Can co-expression of genes that are physically close on the chromosome be used to model epigenetic changes at the chromosomal level?
I would like to suggest an approach for inferring large-scale epigenetic changes without the use of any of these new fancy methods of directly detecting epigenetic modifications. Rather, I suggest using microarray data to infer epigenetic modifications by clustering genes based not on only their expression patterns but also their chromosomal positions. Any clusters containing a bunch of genes that are physically close together on the chromosome should indicate expression differences that were caused by chromosomal structure rather than standard promoter/enhancer/silencer type interactions.

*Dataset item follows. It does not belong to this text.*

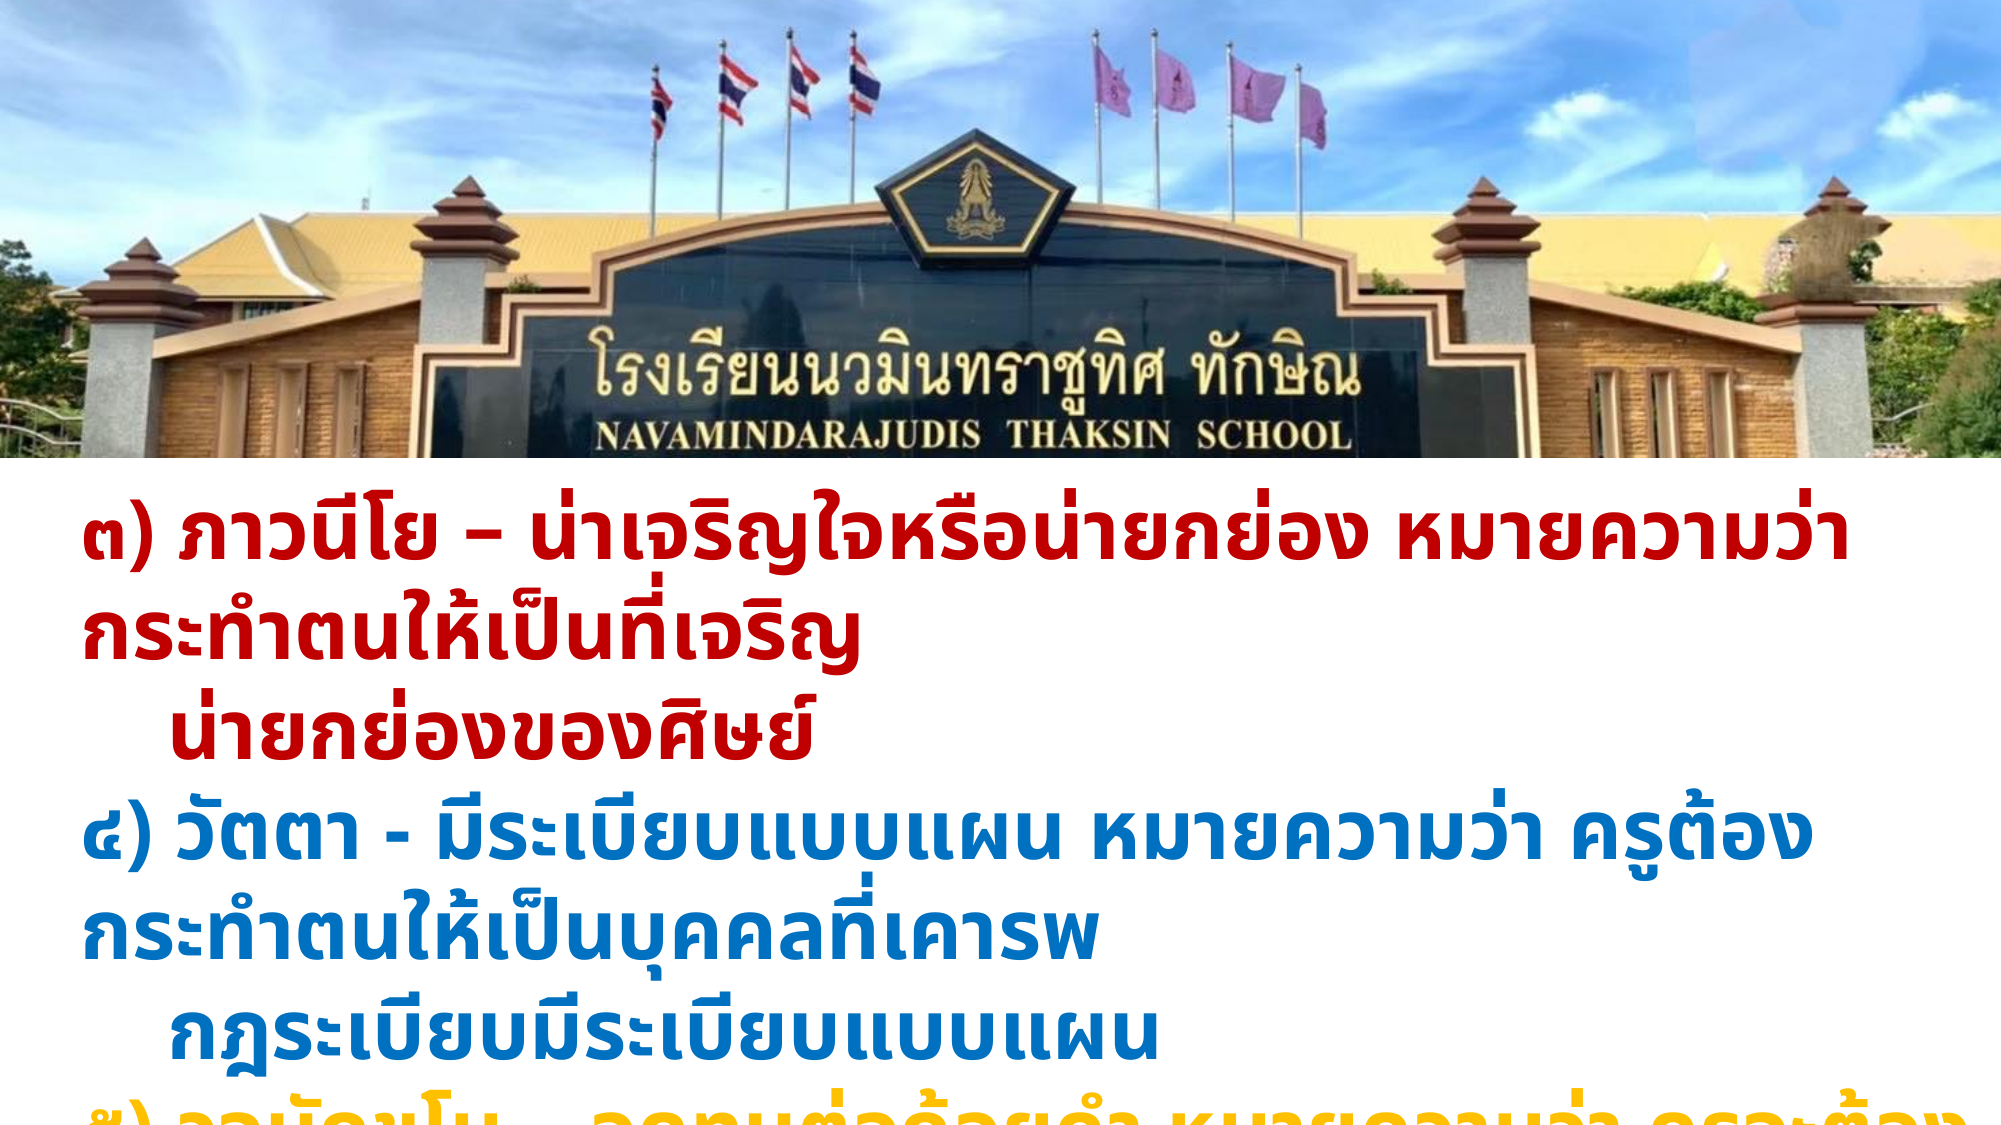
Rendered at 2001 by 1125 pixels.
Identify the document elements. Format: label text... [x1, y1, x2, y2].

text_box ๓) ภาวนีโย – น่าเจริญใจหรือน่ายกย่อง หมายความว่ากระทำตนให้เป็นที่เจริญ น่ายกย่องของศิษย์ ๔) วัตตา - มีระเบียบแบบแผน หมายความว่า ครูต้องกระทำตนให้เป็นบุคคลที่เคารพ กฎระเบียบมีระเบียบแบบแผน ๕) วจนักขโม – อดทนต่อถ้อยคำ หมายความว่า ครูจะต้องอดทนต่อคำพูดของศิษย์ ที่มากระทบความรู้สึก [65, 468, 2000, 1125]
picture [0, 0, 2001, 458]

The principle that such clusters exist and can be detected has been proven previously (see Ref), but nobody to my knowledge has yet done a time-course type assay.
I suggest taking a period of development where we expect large epigenetic modifications to occur (my guess would be ES cell to embryoid body or further developmental stage, though these sorts of samples are not the easiest to come by) and run a series of transcriptome microarray chips (a couple of replicates for each time point). I expect/hope that we would be able observe trends of certain clusters appearing or disappearing, reflecting spatially regulated gene expression. This would allow us to indirectly visualize (infer, actually) large-scale epigenetic modifications during development and should greatly widen our current perspectives on gene expression.
Visualizing chromosomes as transcriptome correlation maps: evidence of chromosomal domains containing co-expressed genes--a study of 130 invasive ductal breast carcinomas. Cancer Res. 2005 Feb 15;65(4):1376-83.